THE SPACE BETWEEN US (trilogy) - 2015 - Digital photographs, 110cm x 70cm.
As in many societies, religious doctrine is a factor in the policing of hair. To mark their status, ladies never cut their hair among the fashionable middle and upper classes of Victorian society. In contrast, hair became the focal point of sexual interest and the primary expression of femininity could be seen as decadence if untied. What was decadent not that long ago now finds its civilian status as a third gender. Beyond sexuality, what some people consider a vice or confusion between gender will reveal balanced identities with one of its famous representatives, talented bearded lady Conchita Wurst.

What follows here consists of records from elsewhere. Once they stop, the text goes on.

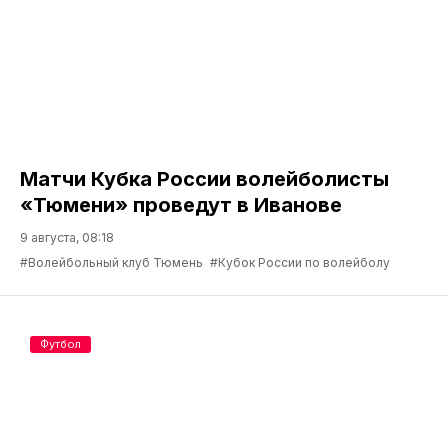
Матчи Кубка России волейболисты
«Тюмени» проведут в Иванове
9 августа, 08:18
#Волейбольный клуб Тюмень
#Кубок России по волейболу
Футбол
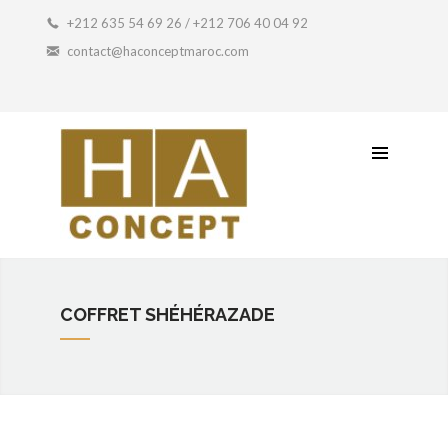
Coffret Artisanal
+212 635 54 69 26 / +212 706 40 04 92
contact@haconceptmaroc.com
Idée Cadeau
Petit Prix
Contactez-Nous
COFFRET SHÉHÉRAZADE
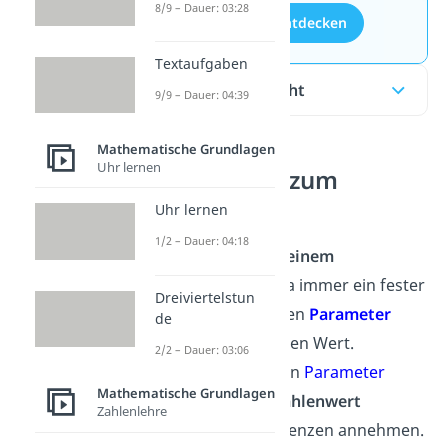
8/9 – Dauer: 03:28
Aufgaben entdecken
Textaufgaben
Inhaltsübersicht
9/9 – Dauer: 04:39
Mathematische Grundlagen
Uhr lernen
Unterschied zum
Parameter
Uhr lernen
1/2 – Dauer: 04:18
Im
Unterschied zu einem
Koeffizienten
, der ja immer ein fester
Dreiviertelstun
Zahlenwert ist, haben
Parameter
de
keinen fest gewählten Wert.
2/2 – Dauer: 03:06
Stattdessen kann ein
Parameter
Mathematische Grundlagen
einen
beliebigen Zahlenwert
Zahlenlehre
innerhalb seiner Grenzen annehmen.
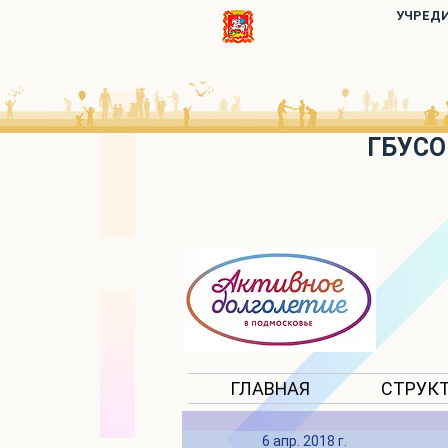
УЧРЕД
ГБУСО
ГЛАВНАЯ
СТРУК
6 апр. 2018 г.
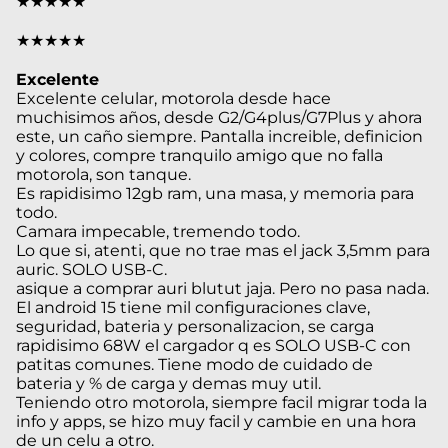
★★★★★
★★★★★
Excelente
Excelente celular, motorola desde hace
muchisimos años, desde G2/G4plus/G7Plus y ahora
este, un caño siempre. Pantalla increible, definicion
y colores, compre tranquilo amigo que no falla
motorola, son tanque.
Es rapidisimo 12gb ram, una masa, y memoria para
todo.
Camara impecable, tremendo todo.
Lo que si, atenti, que no trae mas el jack 3,5mm para
auric. SOLO USB-C.
asique a comprar auri blutut jaja. Pero no pasa nada.
El android 15 tiene mil configuraciones clave,
seguridad, bateria y personalizacion, se carga
rapidisimo 68W el cargador q es SOLO USB-C con
patitas comunes. Tiene modo de cuidado de
bateria y % de carga y demas muy util.
Teniendo otro motorola, siempre facil migrar toda la
info y apps, se hizo muy facil y cambie en una hora
de un celu a otro.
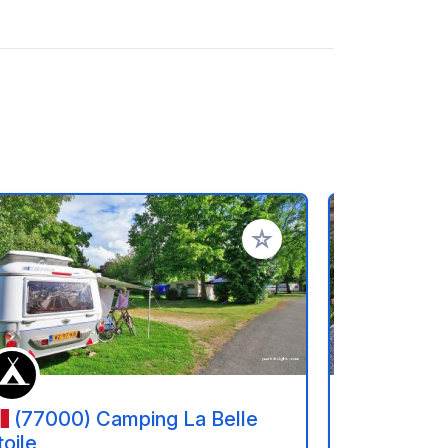
oris
Ajouter à vos favoris
(77000) Camping La Belle
(51500
toile
de Monta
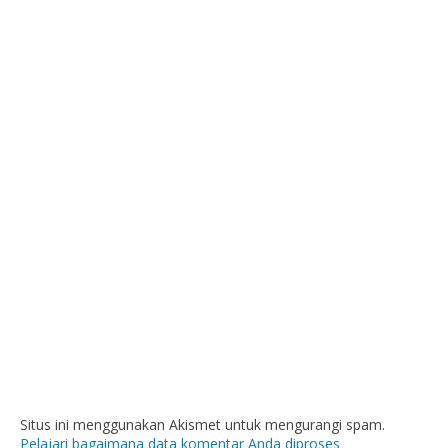
Situs ini menggunakan Akismet untuk mengurangi spam.
Pelajari bagaimana data komentar Anda diproses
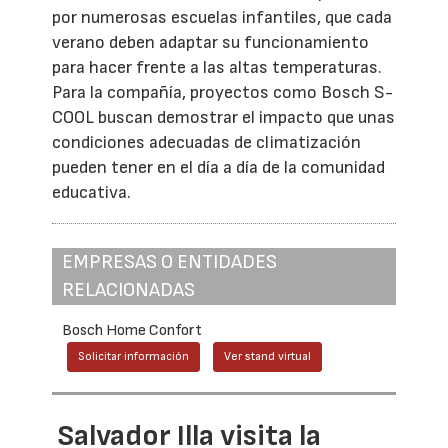
por numerosas escuelas infantiles, que cada
verano deben adaptar su funcionamiento
para hacer frente a las altas temperaturas.
Para la compañía, proyectos como Bosch S-
COOL buscan demostrar el impacto que unas
condiciones adecuadas de climatización
pueden tener en el día a día de la comunidad
educativa.
EMPRESAS O ENTIDADES
RELACIONADAS
Bosch Home Confort
Solicitar información
Ver stand virtual
Salvador Illa visita la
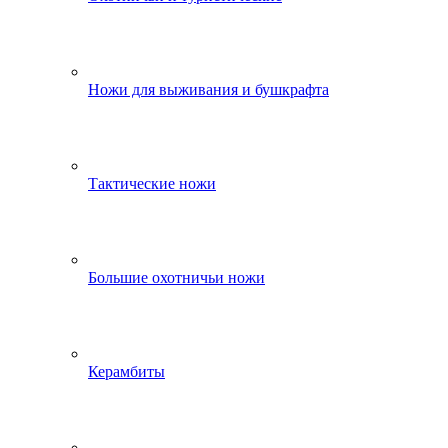
Ножи для выживания и бушкрафта
Тактические ножи
Большие охотничьи ножи
Керамбиты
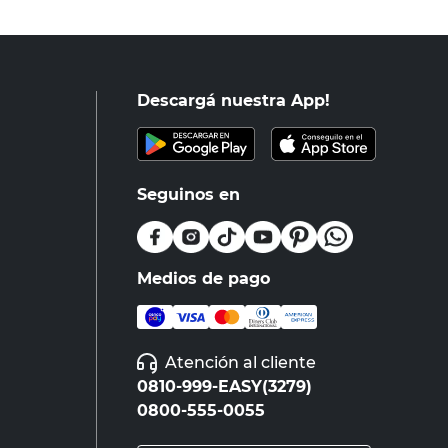
Descargá nuestra App!
Seguinos en
Medios de pago
Atención al cliente
0810-999-EASY(3279)
0800-555-0055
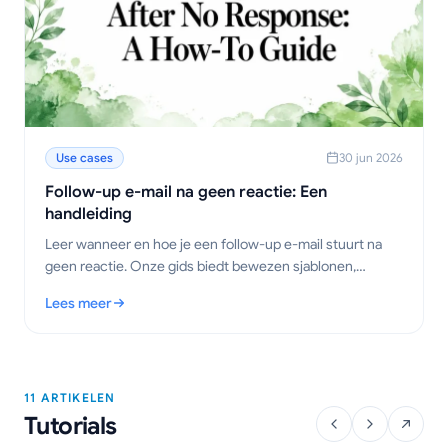
Use cases
30 jun 2026
Follow-up e-mail na geen reactie: Een
handleiding
Leer wanneer en hoe je een follow-up e-mail stuurt na
geen reactie. Onze gids biedt bewezen sjablonen,
timingstrategieën en tips om antwoorden te krijgen.
Lees meer
: Follow-up e-mail na geen reactie: Een handleiding
11 ARTIKELEN
Tutorials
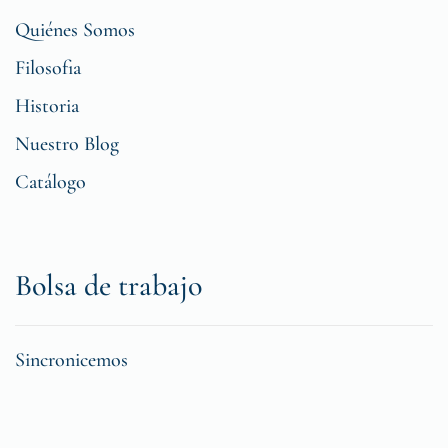
Quiénes Somos
Filosofia
Historia
Nuestro Blog
Catálogo
Bolsa de trabajo
Sincronicemos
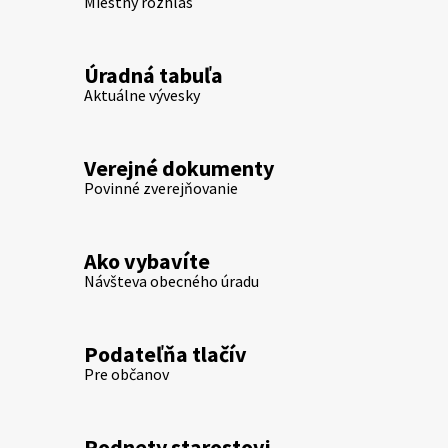
Miestny rozhlas
Úradná tabuľa
Aktuálne vývesky
Verejné dokumenty
Povinné zverejňovanie
Ako vybavíte
Návšteva obecného úradu
Podateľňa tlačív
Pre občanov
Podnety starostovi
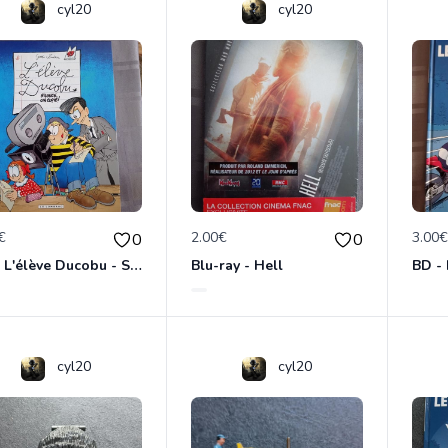
cyl20
cyl20
€
2.00€
3.00
0
0
BD - L'élève Ducobu - Silence, on copie
Blu-ray - Hell
cyl20
cyl20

Narcissus saw his own reflection in the water and fell in love with it. From the Greek myth we find the origin of the term narcissism, a fixation with oneself and one's physical appearance. Some say that narcissism is the direct expression of same-sex attraction but can we reduce homosexuality to a single schema, given the complexity of our human brain. Considering recent introduction to same sex marriage in our Western world, Canato’s Narcissus is a way to examine ethic and the relationship between narrative and representation.
Much like artists might look to religion or myths as a catalyst for their work, Patricia Piccinini with The Carrier, 2012, uses biology as a narrative to understand and express the issues of our contemporary world sparking a dialogue with our desire to homogenise the human body. Inspired by this particular work of hers, Christophe Canato’s ludic self-portrait with his partner in life, expressing the challenges of our ability to accept those who don’t meet our concept of the ideal.
Interior space of intensity, emotion and metaphor, this trilogy is a membrane between two worlds. That which we surrounded and the other one which belongs to the individual. A sort of no man’s land that can be seen like circus freaks; the bearded lady/lady boy, the giant and the conjoined twins.